Tangram::Complicity - How to make Tangram-friendly classes


  package YourNastyXSClass;

  sub px_freeze {
      return [ (shift)->gimme_as_perl ];

  sub px_thaw {
      my $class = shift;
      my $self = $class->new( @_ );



Tangram::Complicity does not exist. To make matters worse, it isn't even implemented. This page is a big FIXME for the code it refers to. This page merely documents the API that classes must implement to be safely stored by Tangram::Type::Dump::flatten.

Note that to avoid unnecessary copying of memory structures from A to B, this method operates "in-place".

So, therefore it is necessary for the reference type used in the return value, to be the same as the one in the real object. This is explained later under "reftype mismatch".

So - for instance, for Set::Object objects, which have a px_freeze method of:

  sub px_freeze {
      my $self = shift;
      return $self->members;

  sub px_thaw {
      my $class = shift;
      return $class->new(@_);

[ note: This differs from the Storable API (STORABLE_freeze and STORABLE_thaw). This interface is actually reasonably sane - the Storable API required custom XS magic for Set::Object, for instance. Which has been implemented, but we've learned the lesson now :) ]

In essence, the px_freeze method means "marshall yourself to pure Perl data types". Note that different serialisation tools will treat ties, overload and magic remaining on the structure in their own way - so, create your own type of magic (a la Pixie::Info) if you really want to hang out-of-band information off them.

reftype mismatch

If you get a reftype mismatch error, it is because your YourClass->px_thaw function returned a different type of reference than the one that was passed to store to YourClass->px_freeze.

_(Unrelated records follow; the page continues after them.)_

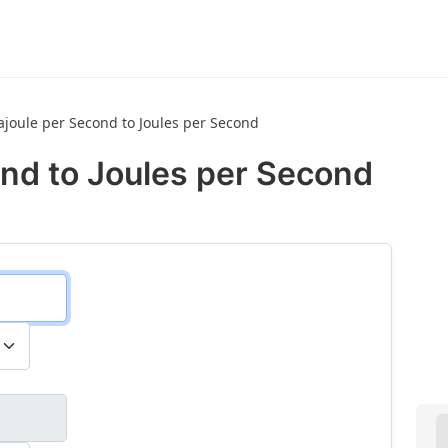
joule per Second to Joules per Second
nd to Joules per Second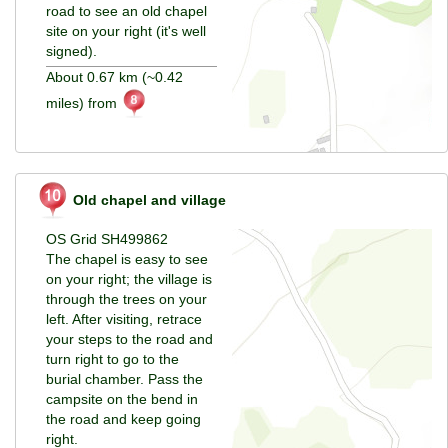
road to see an old chapel
site on your right (it's well
signed).
About 0.67 km (~0.42
miles) from
Old chapel and village
OS Grid SH499862
The chapel is easy to see
on your right; the village is
through the trees on your
left. After visiting, retrace
your steps to the road and
turn right to go to the
burial chamber. Pass the
campsite on the bend in
the road and keep going
right.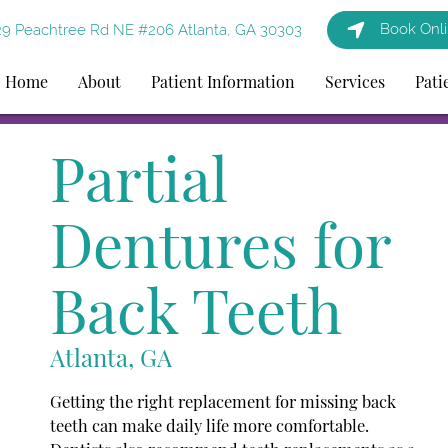
Book Onl
9 Peachtree Rd NE #206 Atlanta, GA 30303
Home
About
Patient Information
Services
Pati
Partial
Dentures for
Back Teeth
Atlanta, GA
Getting the right replacement for missing back
teeth can make daily life more comfortable.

This restriction only applies to the return value of the constructor px_thaw, so this is usually fine. The return value from px_freeze will be wrapped in a (blessed) container of the correct reference type, regardless of its return type.

ie. your function is called as:

   %{ $object } = %{ YourClass->px_thaw(@icicle) };

   @{ $object } = @{ YourClass->px_thaw(@icicle) };

   ${ $object } = ${ YourClass->px_thaw(@icicle) };

   *{ $object } = *{ YourClass->px_thaw(@icicle) };

   my $tmp = YourClass->px_thaw(@icicle);
   $object = sub { goto $tmp };

This is an analogy, no temporary object is actually used in the scalar case, for instance; due to the use of tie.

The reason for this is to allow for circular and back-references in the data structure; those references that point back point to the real blessed object, so to avoid the overhead of a two-pass algorithm, this restriction is made. This is why the value is passed into STORABLE_thaw as $_[0]. For most people, it won't make a difference.

However, it does have the nasty side effect that serialisers that can't handle all types of pure Perl data structures (such as, all current versions of YAML) are unable to store blessed scalars (eg, Set::Object's).